Design and Optimization of Code-domain NOMA Systems

Abstract

This work focuses on the modeling and optimization of transmitter and receiver design for code-domain non-orthogonal multiple access (CD-NOMA) systems, a key enabler for 6G wireless networks aiming to support ultra-high bandwidth efficiency, low latency, massive connectivity, and high reliability. CD-NOMA techniques, particularly sparse code multiple access (SCMA) and dense code multiple access (DCMA), allow multiple users to share the same resource element, enabling grant-free access and reducing signaling overhead. This thesis investigates CD-NOMA from three perspectives: SCMA codebook design, efficient detection for both SCMA and DCMA systems, and grant-free CD-NOMA implementation.

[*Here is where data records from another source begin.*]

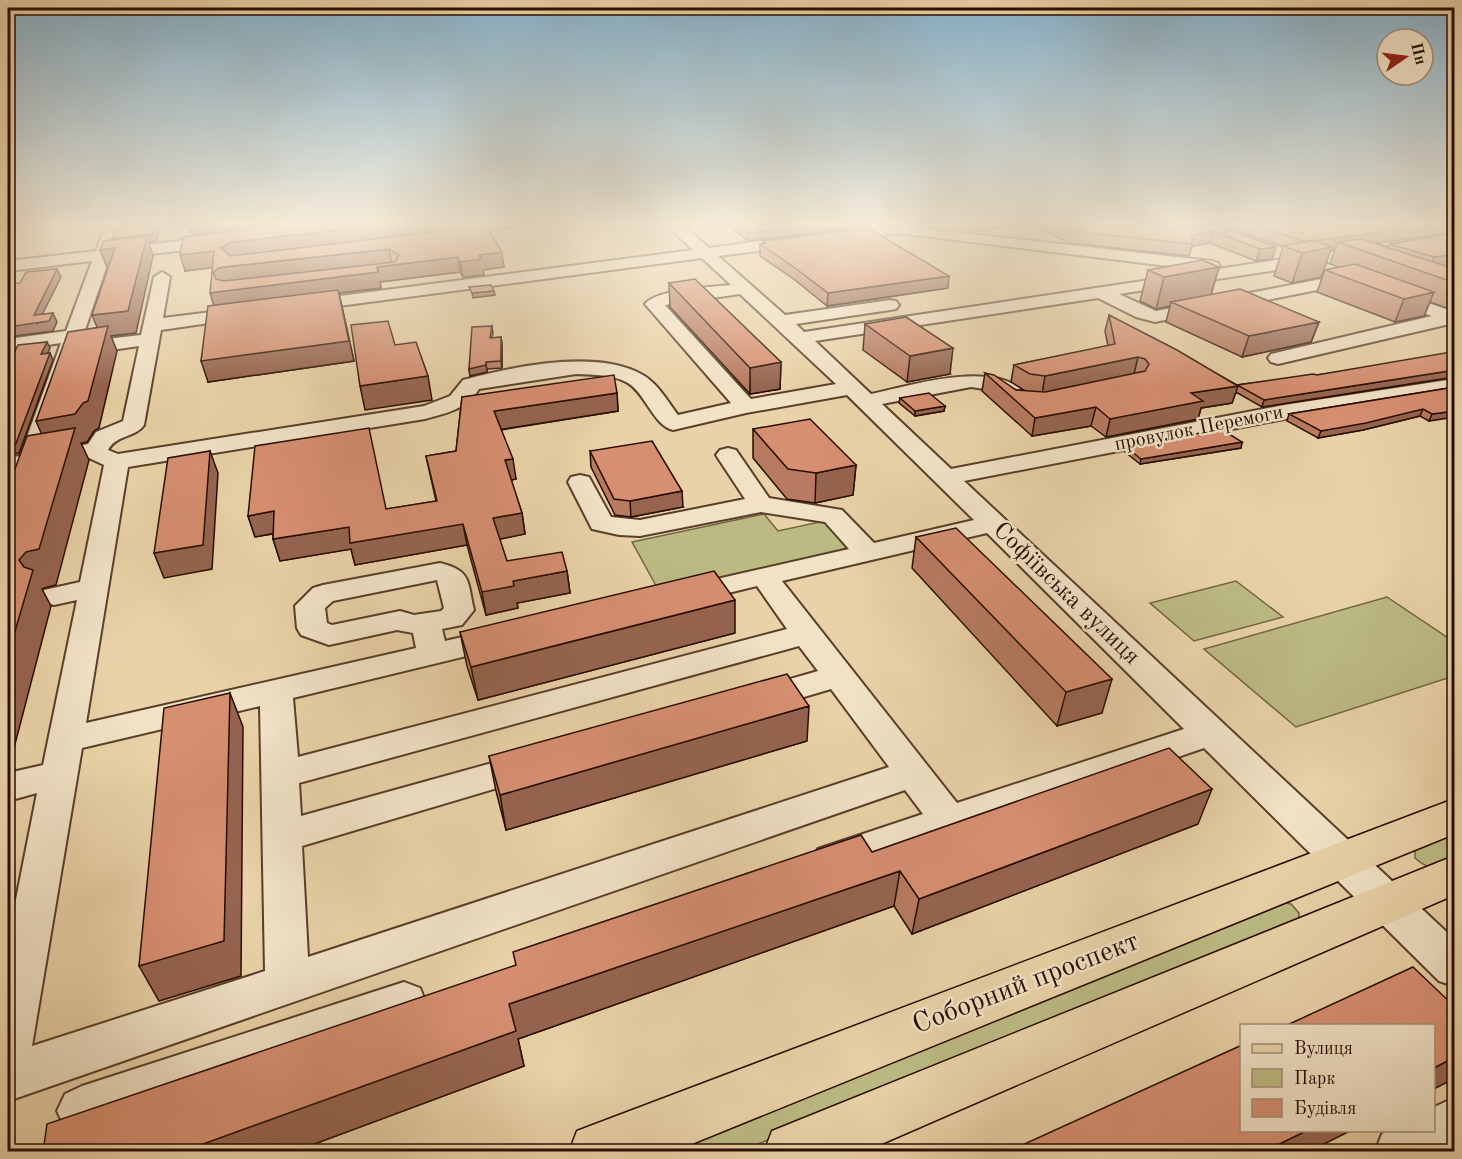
<svg xmlns="http://www.w3.org/2000/svg" width="1462" height="1159" viewBox="0 0 1462 1159" font-family="'Old Standard TT',serif">
<style>
.green{fill:#bcba83;stroke:#726442;stroke-width:1.5}
.lines{fill:none;stroke-linecap:round;stroke-linejoin:round}
.minor-casing{stroke:#593e2a;stroke-width:4}
.major-casing{stroke:#290d00;stroke-width:3}
.minor{fill:#f1e2c6;fill-rule:evenodd}
.major{fill:#e9d2a7;fill-rule:evenodd}
.wall{fill:#b87b61;stroke:#290d00;stroke-width:1.5}
.shaded-wall{fill:#96644f;stroke:#290d00;stroke-width:1.5}
.building{fill:#d68f71;stroke:#290d00;stroke-width:1.5;fill-rule:evenodd}
.labels{text-anchor:middle;dominant-baseline:central;stroke-width:5;stroke-linejoin:round;paint-order:stroke}
.far-street-label{font-size:20px;fill:#290d00;stroke:#f1e2c6}
.street-label{font-size:24px;fill:#290d00;stroke:#f1e2c6}
.near-street-label{font-size:28px;fill:#290d00;stroke:#f1e2c6}
</style>
<rect width="100%" height="100%" fill="#e9d2a7"/>
<filter id="stains"><feTurbulence type="fractalNoise" baseFrequency=".00333" numOctaves="4"/><feColorMatrix values="0 0 0 0 .2 0 0 0 0 .09 0 0 0 0 .02 0 0 0 .5 -.17"/></filter>
<radialGradient id="worn" r=".72"><stop offset=".6" stop-color="#630" stop-opacity="0"/><stop offset="1" stop-color="#630" stop-opacity=".3"/></radialGradient>
<path class="green" d="M764,514L778,531L824,521L848,549L659,591L632,542Z
M1236,581L1283,617L1194,641L1150,603Z
M1387,597L1454,642V676L1296,727L1204,649Z
M1454,833V863C1438,870 1428,870 1415,858V849Z
M1276,901L1291,904L1299,913V921L741,1151L636,1152Z"/>
<g class="lines">
<defs>
<path id="minor" d="M106,225H120L112,249L220,236L228,241L220,246L109,259L81,342L141,335L154,277L162,272L170,277L163,318L244,308L250,309L253,313L250,317L244,318L161,330L144,425C135,438 117,434 108,450L118,454L424,406L450,396L463,380C511,367 595,349 641,374C657,382 668,402 678,415L731,403L645,304C657,289 711,287 731,285L702,258L301,311L295,310L292,306L295,302L301,301L693,250L667,225H683L709,248L797,236L802,238L805,241L802,244L797,246L718,256L785,315L890,300L896,301L899,305L896,309L890,310L796,324L804,332L1209,271L897,233L837,241L832,239L829,236L837,231L890,225H932L926,229L1212,261L1218,263L1220,266L1218,269L1369,246L1375,248L1377,251L1369,256L1119,294L1156,311L1348,274L1356,279L1348,284L1155,322L1136,317L1098,298L815,341L871,394C910,386 1000,357 1028,397L1025,402L1017,403L1009,402L992,390L971,387L882,404L951,469L1284,405L1454,379V391L1284,419L964,481L1454,939V986L1439,981L1204,748L832,876L818,871L812,860L818,849L923,814L905,790L8,1101V940L37,793L8,801V773L43,765L77,600L54,605L44,602L39,596L44,590L80,582L104,465L89,458L40,467L21,522L17,528L8,530V488L14,471L8,472V458L20,456L61,343L8,351V339L66,331L92,261L8,271V261L96,251ZM740,294L836,384L751,399L665,305ZM139,346L123,421L96,432L88,444L45,452L77,355ZM576,374C594,375 612,374 628,383C646,394 653,425 673,430L746,413L847,395L974,520L874,543L842,510L769,498L736,450L728,448L720,450L716,455L745,499L640,520L611,517L589,477L580,475L571,477L568,482L592,529L619,535L640,536L761,512L825,522L849,549L677,588L672,594L677,600L687,603L757,586L787,629L298,757L293,698L512,645L516,638L512,631L501,628L445,641L442,629L462,625L474,610C467,581 472,571 440,563L323,585L313,588L295,606L297,628L301,635L329,645L397,630L413,633L416,648L86,723L128,467L425,419C447,413 467,409 479,389ZM987,533L1184,729L957,803L782,581ZM437,580L444,608L441,611L414,615L400,611L332,625L327,623L325,608L333,601ZM799,646L818,671L748,691L743,699L748,707L760,710L831,689L889,767L308,957L302,846L541,775L546,766L541,757L528,753L301,816L299,783ZM260,706L265,971L32,1046L82,748Z
M1392,290L1454,312V323L1278,364L1271,362L1268,358L1271,354L1432,316L1386,299L1383,295L1386,291Z
M404,982L420,988L426,1003L420,1018L404,1024L82,1136L65,1128L57,1111L65,1094L82,1086Z
M1454,1098V1150L1375,1152L1382,1134L1389,1130H1434V1107Z"/>
<path id="major" d="M1454,799V834L672,1152H569L577,1131L598,1123Z
M1454,856V895L863,1152H764L772,1131Z"/>
</defs>
<use href="#minor" class="minor-casing"/>
<use href="#major" class="major-casing"/>
<use href="#minor" class="minor"/>
<use href="#major" class="major"/>
</g>
<path class="wall" d="M189,225H538L489,231L504,267L483,270L484,275L463,277L460,272L380,282L381,288L339,293L354,361L208,382L214,306L213,267L185,271L192,236Z
M728,225H849V228L748,241Z
M948,225H1023L973,232L959,230Z
M1032,225H1215L1276,247L1272,259L1256,261L1210,243L1192,246L1189,256L1070,243Z
M1221,225H1455L1376,243L1388,247L1389,244L1455,233V265L1446,266L1455,269V311L1430,302L1424,316L1395,322L1317,292L1325,270L1339,267L1330,264L1335,249L1331,250L1321,277L1292,283L1274,276L1283,247Z
M763,241L948,288L827,306L795,280L760,256V244H763Z
M1219,267L1211,295L1319,322L1311,342L1242,357L1166,322L1170,306L1156,309L1140,301L1148,270Z
M669,283L781,362L780,389L750,394L670,307Z
M1109,315L1237,385L1317,375L1455,354V377H1454L1262,407L1236,392L1232,403L1201,408L1198,419L1106,437L1091,426L1032,436L982,391L985,373L1016,390H1024L1011,382L1014,365L1108,346L1105,331Z
M865,324L950,374L907,382L863,350Z
M492,326L493,333L492,338L501,337L502,344V368L487,369V372L470,376L469,369Z
M1455,387L1429,421L1420,416L1363,430L1318,438L1287,421L1289,414Z
M617,393L618,411L501,430L516,479L511,480L522,513L525,534L499,539L507,561L567,571L570,593L517,603L518,608L486,615L467,545L355,565L351,549L280,561L273,539V534L255,537L248,516L387,509L436,501L426,456L456,451L462,397Z
M900,398L945,406L944,411L915,416L899,403Z
M753,429L856,465L853,495L815,503L787,499L753,458Z
M1242,442L1241,448L1140,464L1125,452L1126,447Z
M590,451L683,507L631,517L615,515L591,467Z
M1455,525V538L1450,535Z
M916,537L1102,713L1057,726L912,568Z
M460,632L735,633L478,700L467,666Z
M807,741L506,830L496,791L489,756Z
M1198,824L912,934L894,906L518,1039L524,1066L293,1152H43L872,852Z"/>
<path class="shaded-wall" d="M156,225H160L157,241L149,242L153,256L136,333L111,336L117,351L99,428L94,431L87,442L81,443L89,460L56,585L44,588L42,589L51,606L8,771V655L19,560L48,449L36,421L101,337L92,315L128,311L115,246L112,239Z
M189,225H296L193,237Z
M386,225H427L429,235L226,263L221,248L231,242Z
M482,225H538L483,232Z
M817,225H849V228L748,241V233Z
M974,225H1023L973,232Z
M1432,225H1455V232L1351,247L1338,242L1335,249L1331,250L1321,277L1292,283L1306,242Z
M1213,231L1210,243L1192,246V235Z
M1276,247L1272,259L1256,261L1260,249Z
M115,248L108,270L100,250Z
M389,249L392,264L218,289L213,273L218,268Z
M214,251L219,267L185,271L180,255Z
M502,252L504,267L483,270L484,275L463,277L460,262L479,255Z
M1455,254V265L1430,269L1434,257Z
M458,257L460,272L380,282L381,288L339,293L354,361L208,382L201,361L215,309L210,293L377,267Z
M1219,267L1210,298L1171,302L1170,306L1156,309L1164,277Z
M57,269L61,277L38,323L53,313L57,322L53,331L8,337V327L34,315Z
M949,276L948,288L827,306L828,293Z
M494,291L495,295L473,298L472,293Z
M1434,292L1424,316L1395,322L1404,299Z
M1319,322L1311,342L1242,357L1249,336Z
M501,337L502,344V368L501,361Z
M47,342L50,348L44,361L41,354Z
M953,348L950,374L907,382L910,356Z
M50,353L53,360L19,453L8,455V447Z
M1138,357L1134,374L1042,394L1045,376Z
M486,362L487,372L470,376L469,369Z
M781,362L780,389L750,394V368Z
M1455,370L1454,377L1262,407L1264,400Z
M428,376L432,400L365,410L360,386Z
M1238,386L1232,403L1201,408L1198,419L1106,437L1110,419L1191,393Z
M617,393L618,411L497,430L494,411Z
M945,406L944,411L915,416V411Z
M1096,407L1091,426L1032,436L1035,418Z
M1423,409L1420,416L1363,430L1318,438L1321,431Z
M1455,411V417L1429,421L1432,414Z
M1242,442L1241,448L1140,464L1141,459Z
M210,451L218,473L212,569L164,578L154,553Z
M513,459L516,479L508,481L505,460Z
M856,465L853,495L815,503L816,473Z
M682,491L683,507L631,517L630,501Z
M274,511L281,532L255,537L248,516Z
M522,513L525,534L496,540L493,518Z
M463,524L467,545L355,565L351,549L280,561L273,539L349,527Z
M567,571L570,593L517,603L518,608L486,615L482,592L513,581Z
M735,600V633L478,700L471,667Z
M1112,679L1102,713L1057,726L1066,692Z
M230,693L243,727L241,976L159,1001L139,966Z
M809,706L807,741L506,830L500,795Z
M1212,789L1198,824L912,934L919,899Z
M900,871L894,906L518,1039L524,1066L293,1152H181L509,1004Z
M1455,1057V1078L1434,1089V1068Z
M1306,1131H1350L1308,1152H1263Z"/>
<path class="building" d="M118,225H156L154,234L112,239Z
M281,225H386L231,242L221,248L230,256L432,232L437,227L433,225H485L502,252L479,255L481,259L460,262L458,257L377,267L378,272L210,293L214,251L180,255L183,237ZM389,249L399,255L395,262L224,281L216,279L213,273L218,268L224,267Z
M737,225H817L748,233Z
M1058,225H1215L1276,247L1260,249L1213,231L1192,235V244L1072,231Z
M1257,225H1432L1305,242Z
M868,228L949,276L828,293L795,268L760,244L766,243L763,241Z
M1455,233V254L1434,257L1389,244Z
M147,236L128,311L92,315L115,248L100,250L104,241Z
M1361,239L1455,269V283L1338,242Z
M1313,240L1331,247L1302,253L1283,246Z
M1202,260L1219,267L1164,277L1148,270Z
M1355,264L1434,292L1404,299L1325,270Z
M57,269L34,315L53,313L49,321L8,327V284L20,283L26,272Z
M695,279L781,362L750,368L669,283Z
M491,285L494,291L472,293L469,287Z
M1240,289L1319,322L1249,336L1171,302Z
M338,290L349,341L201,361L208,306Z
M1109,315L1177,350L1238,386L1191,393L1203,401L1110,419L1096,407L1035,418L985,373L994,375L1016,390L1045,392L1145,371L1149,364L1145,359L1138,357L1045,376L1030,374L1014,365L1115,344Z
M906,317L953,348L910,356L865,324Z
M388,321L395,345L416,342L428,376L360,386L351,325Z
M108,326L88,401L83,403L75,414L36,421L68,332Z
M492,326L490,338L501,337V361L486,362V365L469,369L472,327Z
M47,342L41,354L50,353L15,446L8,447V366L18,345Z
M1451,352L1455,354V370L1264,400L1237,385L1313,374L1317,375Z
M614,375L617,393L494,411L513,459L505,460L522,513L493,518L507,561L562,552L567,571L513,581L514,586L482,592L463,524L350,543L349,527L273,539L274,511L248,516L255,446L369,428L386,509L437,501L426,456L456,451L462,397Z
M1455,387V411L1432,414L1423,409L1366,423L1321,431L1289,414Z
M929,393L945,406L915,411L900,398Z
M810,419L856,465L816,473L788,469L753,429Z
M75,428L39,549L26,552L19,560L24,567L33,570L8,655V488L27,436Z
M1221,429L1242,442L1141,459L1126,447Z
M652,441L682,491L630,501L614,499L590,451Z
M210,451L203,545L154,553L168,458Z
M956,528L1112,679L1066,692L916,537Z
M714,571L735,600L471,667L460,632Z
M787,674L809,706L500,795L489,756Z
M230,693L224,941L139,966L164,708Z
M1169,748L1212,789L919,899L900,871L509,1004L516,1031L181,1152H43L47,1124L516,965L513,952L861,835L872,852Z
M1413,967L1455,1007V1057L1434,1068V1026H1285Z
M1242,1045V1131H1306L1263,1152H1007Z"/>
<linearGradient id="sky" x2="0" y2="1"><stop stop-color="#88b5d0"/><stop offset="0.58" stop-color="#f5ebd7"/><stop offset="1" stop-color="#f5ebd7" stop-opacity="0"/></linearGradient>
<rect width="1462" height="387" fill="url(#sky)"/>
<g class="labels">
<g class="far-street-label">
<text transform="translate(1199 429) rotate(-11)">провулок Перемоги</text>
</g>
<g class="street-label">
<text transform="translate(1066 594) rotate(44)">Софіївська вулиця</text>
</g>
<g class="near-street-label">
<text transform="translate(1026 984) rotate(-21)">Соборний проспект</text>
</g>
</g>
<rect width="1462" height="1159" fill="none" stroke="#e9d2a7" stroke-width="30"/>
<rect x="9" y="9" width="1444" height="1141" fill="none" stroke="#290d00" stroke-width="3"/>
<rect x="15" y="15" width="1432" height="1129" fill="none" stroke="#290d00" stroke-width="1.5"/>
<rect x="1240" y="1024" width="195" height="108" fill="#f1e2c6" stroke="#a18d77" stroke-width="1.5"/>
<rect x="1252" y="1044" width="30" height="9" fill="#e9d2a7" stroke="#a18d77" stroke-width="1.5"/>
<text x="1294" y="1054" font-size="18" fill="#290d00">Вулиця</text>
<rect x="1252" y="1069" width="30" height="18" fill="#bcba83" stroke="#a18d77" stroke-width="1.5"/>
<text x="1294" y="1084" font-size="18" fill="#290d00">Парк</text>
<rect x="1252" y="1099" width="30" height="18" fill="#d68f71" stroke="#a18d77" stroke-width="1.5"/>
<text x="1294" y="1114" font-size="18" fill="#290d00">Будівля</text>
<g transform="translate(1405 57) rotate(76)"><circle r="28" fill="#f1e2c6" stroke="#a18d77" stroke-width="1.5"/>
<path d="M0-4.5L10 22L0 15L-10 22Z" fill="#8f2418"/>
<text y="-9" font-size="16" font-weight="bold" text-anchor="middle" fill="#290d00">Пн</text>
</g>
<rect width="100%" height="100%" filter="url(#stains)"/>
<rect width="100%" height="100%" fill="url(#worn)"/>
</svg>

A novel diversity-based framework is developed to design SCMA codebooks with high overloading factors, leveraging constellation rotation and dimensional permutation to optimize key performance indicators (KPIs) for symbol error rate (SER). These codebooks perform equally well in both uplink and downlink scenarios. To address the high complexity of conventional message passing algorithm (MPA)-based detection especially in dense systems and MIMO setups, an iterative detector based on the alternating direction method of multipliers (ADMM) is proposed, enabling efficient, resource-wise detection for both sparse and dense CD-NOMA systems. Furthermore, for grant-free scenarios, where joint activity and data detection (JADD) is critical, the work extends the ADMM framework using block compressive sensing (BCS) with group LASSO formulations. A robust, low-complexity prior-aided ADMM algorithm is introduced to exploit temporal correlations in user activity, significantly improving performance under dynamic conditions. Extensive simulations and analysis confirm that the proposed techniques enhance performance while maintaining computational efficiency, making them well-suited for future 6G machine type communication networks.